• [Stored entries]:

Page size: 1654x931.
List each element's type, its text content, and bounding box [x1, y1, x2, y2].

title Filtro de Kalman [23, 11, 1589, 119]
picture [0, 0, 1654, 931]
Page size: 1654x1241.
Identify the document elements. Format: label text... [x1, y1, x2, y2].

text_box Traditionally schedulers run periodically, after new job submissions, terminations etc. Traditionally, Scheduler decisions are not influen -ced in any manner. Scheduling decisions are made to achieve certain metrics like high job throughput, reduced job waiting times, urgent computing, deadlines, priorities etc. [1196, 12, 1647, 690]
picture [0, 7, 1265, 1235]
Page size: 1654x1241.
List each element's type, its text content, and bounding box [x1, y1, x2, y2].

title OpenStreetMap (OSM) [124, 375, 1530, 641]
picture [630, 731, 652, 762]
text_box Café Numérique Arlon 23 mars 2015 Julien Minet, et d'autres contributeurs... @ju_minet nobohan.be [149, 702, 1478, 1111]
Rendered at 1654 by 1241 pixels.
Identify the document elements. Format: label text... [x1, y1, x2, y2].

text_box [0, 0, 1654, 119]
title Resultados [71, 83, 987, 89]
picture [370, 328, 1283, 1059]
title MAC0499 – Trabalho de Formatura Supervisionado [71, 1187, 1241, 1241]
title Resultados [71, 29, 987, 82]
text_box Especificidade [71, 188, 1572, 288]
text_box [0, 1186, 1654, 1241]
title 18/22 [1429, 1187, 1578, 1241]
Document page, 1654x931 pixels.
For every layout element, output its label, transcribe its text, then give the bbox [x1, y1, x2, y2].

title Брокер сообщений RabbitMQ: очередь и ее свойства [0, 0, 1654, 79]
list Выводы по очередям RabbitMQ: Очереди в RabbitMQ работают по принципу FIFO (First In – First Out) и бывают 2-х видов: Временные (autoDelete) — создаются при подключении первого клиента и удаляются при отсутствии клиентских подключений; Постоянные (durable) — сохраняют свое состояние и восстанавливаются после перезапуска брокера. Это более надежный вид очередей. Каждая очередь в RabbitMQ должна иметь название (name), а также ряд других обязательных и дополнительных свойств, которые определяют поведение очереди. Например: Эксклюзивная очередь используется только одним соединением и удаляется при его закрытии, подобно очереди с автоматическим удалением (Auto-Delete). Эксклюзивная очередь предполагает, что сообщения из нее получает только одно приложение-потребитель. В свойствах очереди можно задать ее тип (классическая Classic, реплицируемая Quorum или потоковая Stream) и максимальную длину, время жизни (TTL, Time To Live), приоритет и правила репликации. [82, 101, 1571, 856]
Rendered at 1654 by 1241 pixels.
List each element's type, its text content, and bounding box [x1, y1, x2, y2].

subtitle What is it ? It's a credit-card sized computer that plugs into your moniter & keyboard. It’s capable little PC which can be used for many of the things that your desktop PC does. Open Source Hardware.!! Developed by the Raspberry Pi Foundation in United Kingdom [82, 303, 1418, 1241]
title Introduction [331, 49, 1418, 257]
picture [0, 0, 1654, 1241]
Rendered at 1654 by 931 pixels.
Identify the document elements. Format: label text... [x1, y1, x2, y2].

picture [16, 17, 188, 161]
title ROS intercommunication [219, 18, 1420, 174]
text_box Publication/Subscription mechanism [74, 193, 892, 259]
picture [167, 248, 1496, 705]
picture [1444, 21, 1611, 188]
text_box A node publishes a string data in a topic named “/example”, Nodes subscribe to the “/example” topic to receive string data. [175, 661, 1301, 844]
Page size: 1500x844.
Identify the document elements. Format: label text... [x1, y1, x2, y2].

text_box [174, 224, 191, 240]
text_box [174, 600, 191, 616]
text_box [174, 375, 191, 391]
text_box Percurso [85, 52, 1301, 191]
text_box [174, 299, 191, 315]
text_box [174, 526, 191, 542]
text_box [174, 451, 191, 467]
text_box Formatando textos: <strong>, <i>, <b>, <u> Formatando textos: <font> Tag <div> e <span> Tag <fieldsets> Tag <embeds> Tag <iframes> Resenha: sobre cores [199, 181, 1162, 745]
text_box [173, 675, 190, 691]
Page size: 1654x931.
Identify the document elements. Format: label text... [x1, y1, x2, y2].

• [YOUR TASK]: Extract every line of the material above, in its original order and without any change.

• [SOLUTION FOR THIS TASK]:
Page size: 1654x931.
List each element's type, its text content, and bounding box [x1, y1, x2, y2].

title Filtro de Kalman [23, 11, 1589, 119]
picture [0, 0, 1654, 931]
Page size: 1654x1241.
Identify the document elements. Format: label text... [x1, y1, x2, y2].

text_box Traditionally schedulers run periodically, after new job submissions, terminations etc. Traditionally, Scheduler decisions are not influen -ced in any manner. Scheduling decisions are made to achieve certain metrics like high job throughput, reduced job waiting times, urgent computing, deadlines, priorities etc. [1196, 12, 1647, 690]
picture [0, 7, 1265, 1235]
Page size: 1654x1241.
List each element's type, its text content, and bounding box [x1, y1, x2, y2].

title OpenStreetMap (OSM) [124, 375, 1530, 641]
picture [630, 731, 652, 762]
text_box Café Numérique Arlon 23 mars 2015 Julien Minet, et d'autres contributeurs... @ju_minet nobohan.be [149, 702, 1478, 1111]
Rendered at 1654 by 1241 pixels.
Identify the document elements. Format: label text... [x1, y1, x2, y2].

text_box [0, 0, 1654, 119]
title Resultados [71, 83, 987, 89]
picture [370, 328, 1283, 1059]
title MAC0499 – Trabalho de Formatura Supervisionado [71, 1187, 1241, 1241]
title Resultados [71, 29, 987, 82]
text_box Especificidade [71, 188, 1572, 288]
text_box [0, 1186, 1654, 1241]
title 18/22 [1429, 1187, 1578, 1241]
Document page, 1654x931 pixels.
For every layout element, output its label, transcribe its text, then give the bbox [x1, y1, x2, y2].

title Брокер сообщений RabbitMQ: очередь и ее свойства [0, 0, 1654, 79]
list Выводы по очередям RabbitMQ: Очереди в RabbitMQ работают по принципу FIFO (First In – First Out) и бывают 2-х видов: Временные (autoDelete) — создаются при подключении первого клиента и удаляются при отсутствии клиентских подключений; Постоянные (durable) — сохраняют свое состояние и восстанавливаются после перезапуска брокера. Это более надежный вид очередей. Каждая очередь в RabbitMQ должна иметь название (name), а также ряд других обязательных и дополнительных свойств, которые определяют поведение очереди. Например: Эксклюзивная очередь используется только одним соединением и удаляется при его закрытии, подобно очереди с автоматическим удалением (Auto-Delete). Эксклюзивная очередь предполагает, что сообщения из нее получает только одно приложение-потребитель. В свойствах очереди можно задать ее тип (классическая Classic, реплицируемая Quorum или потоковая Stream) и максимальную длину, время жизни (TTL, Time To Live), приоритет и правила репликации. [82, 101, 1571, 856]
Rendered at 1654 by 1241 pixels.
List each element's type, its text content, and bounding box [x1, y1, x2, y2].

subtitle What is it ? It's a credit-card sized computer that plugs into your moniter & keyboard. It’s capable little PC which can be used for many of the things that your desktop PC does. Open Source Hardware.!! Developed by the Raspberry Pi Foundation in United Kingdom [82, 303, 1418, 1241]
title Introduction [331, 49, 1418, 257]
picture [0, 0, 1654, 1241]
Rendered at 1654 by 931 pixels.
Identify the document elements. Format: label text... [x1, y1, x2, y2].

picture [16, 17, 188, 161]
title ROS intercommunication [219, 18, 1420, 174]
text_box Publication/Subscription mechanism [74, 193, 892, 259]
picture [167, 248, 1496, 705]
picture [1444, 21, 1611, 188]
text_box A node publishes a string data in a topic named “/example”, Nodes subscribe to the “/example” topic to receive string data. [175, 661, 1301, 844]
Page size: 1500x844.
Identify the document elements. Format: label text... [x1, y1, x2, y2].

text_box [174, 224, 191, 240]
text_box [174, 600, 191, 616]
text_box [174, 375, 191, 391]
text_box Percurso [85, 52, 1301, 191]
text_box [174, 299, 191, 315]
text_box [174, 526, 191, 542]
text_box [174, 451, 191, 467]
text_box Formatando textos: <strong>, <i>, <b>, <u> Formatando textos: <font> Tag <div> e <span> Tag <fieldsets> Tag <embeds> Tag <iframes> Resenha: sobre cores [199, 181, 1162, 745]
text_box [173, 675, 190, 691]
Page size: 1654x931.
Identify the document elements. Format: label text... [x1, y1, x2, y2].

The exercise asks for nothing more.